_What to do_: Scan the data below and state how many of its lines contain the word "abstraction", giving only the figure.

_Provided data_:
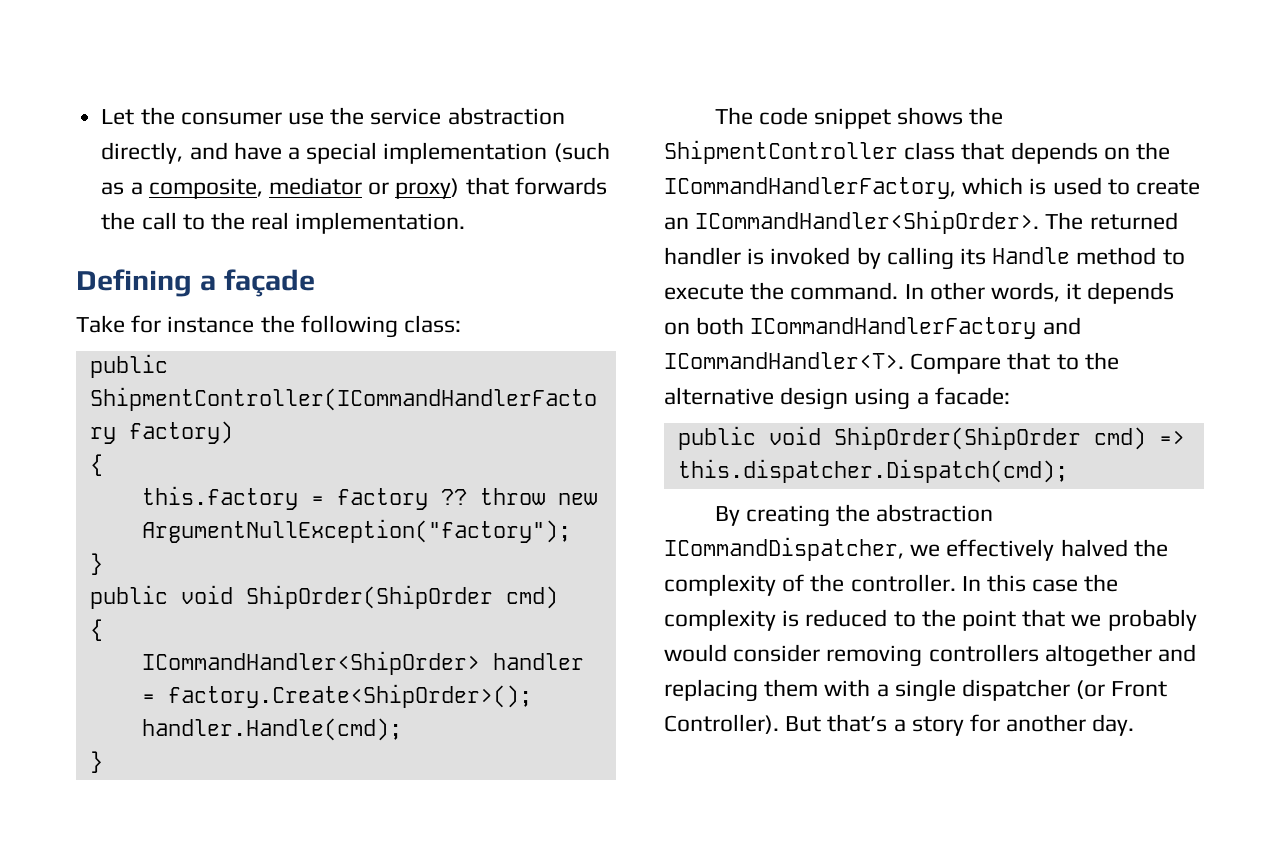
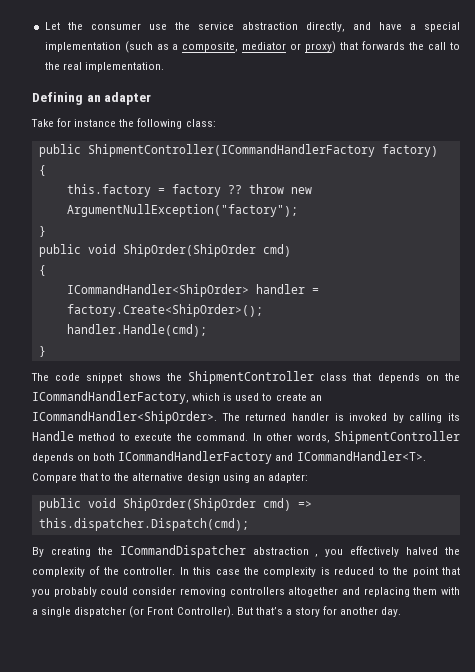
[199,269,315,297] a façade -> [86,92,152,105] an adapter
[1066,283,1082,300] it -> [334,431,461,444] ShipmentController
[916,387,1010,405] a facade: -> [252,473,308,483] an adapter:
[876,504,994,522] [664,537,941,561] abstraction ICommandDispatcher, we -> [119,545,344,558] ICommandDispatcher abstraction , you
[1071,609,1197,631] [664,644,727,662] we probably would -> [32,587,129,597] you probably could

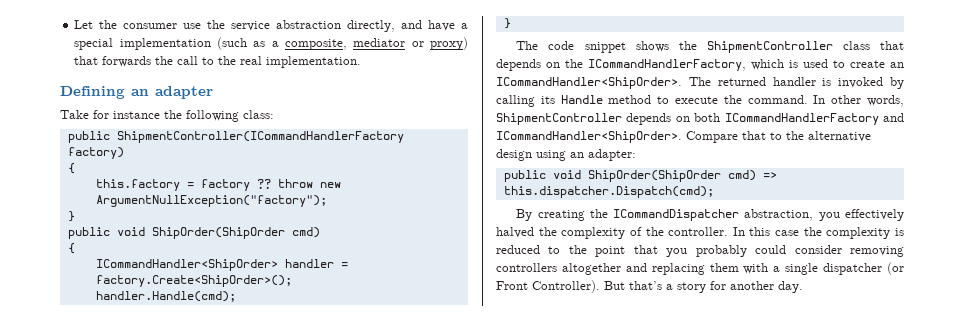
[296,451,426,461] ICommandHandler<T>. -> [496,131,682,143] ICommandHandler<ShipOrder>.
[252,547,319,557] abstraction , -> [744,209,814,221] abstraction,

_Written answer_: 2